W nagraniu po raz kolejny dowodzi spisku tzw. mainstreamu. TV Trwam stara się udowodnić, że wbrew opinii wielokrotnie powtarzanej przez przewodniczącego KRRiT, majątek imperium medialnego Tadeusza Rydzyka, którym kieruje poprzez Fundację Lux Veritatis, jest wystarczający. Z powodzeniem może nadawać na cyfrowym multipleksie.
Jan Dworak, broniąc decyzji o odmowie nadania TV Trwam nowej koncesji, podkreślał, że nadawca cyfrowy będzie musiał liczyć się z kosztami nadawania na poziomie ok. 10 mln zł rocznie. - Tymczasem z dokumentów, które wpłynęły do KRRiT, wynika, że działalność operacyjna Fundacji Lux Veritatis w ciągu ostatnich trzech lat przynosiła stratę, a pozostałe przychody - najprawdopodobniej zbiórki wśród wiernych - malały - stwierdził przewodniczący KRRiT.
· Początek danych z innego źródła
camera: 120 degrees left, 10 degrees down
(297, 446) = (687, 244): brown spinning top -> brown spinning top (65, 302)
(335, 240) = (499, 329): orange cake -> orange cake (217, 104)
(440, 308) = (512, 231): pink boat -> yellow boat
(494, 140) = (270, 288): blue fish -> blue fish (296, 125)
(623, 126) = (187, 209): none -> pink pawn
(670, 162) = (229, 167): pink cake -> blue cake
Tymczasem toruńska stacja próbuje udowodnić, że jej finanse nie mogły mieć żadnego związku z wykluczeniem z pierwszego multipleksu. Podkreślając, że aktywa trwałe Lux Veritatis są znacznie większe, niż pozostałych nadawców, którzy z otrzymaniem cyfrowej koncesji problemu nie mieli. Jak twierdzi TV Trwam, jej problem polega jedynie na tym, że w przeciwieństwie do innych, nie ma powiązań z żadną z wielkich stacji komercyjnych.
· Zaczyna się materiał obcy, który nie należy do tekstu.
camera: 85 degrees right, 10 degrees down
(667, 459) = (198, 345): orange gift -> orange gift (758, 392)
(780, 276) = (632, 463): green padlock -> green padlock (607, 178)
Media toruńskiego redemptorysty rozpoczęły taką akcję informacyjną najprawdopodobniej dlatego, że już w najbliższy piątek 25 maja Wojewódzki Sąd Administracyjny w Warszawie rozpozna skargę TV Trwam na nieprzyznanie jej przez KRRiT koncesji na nadawanie na multipleksie.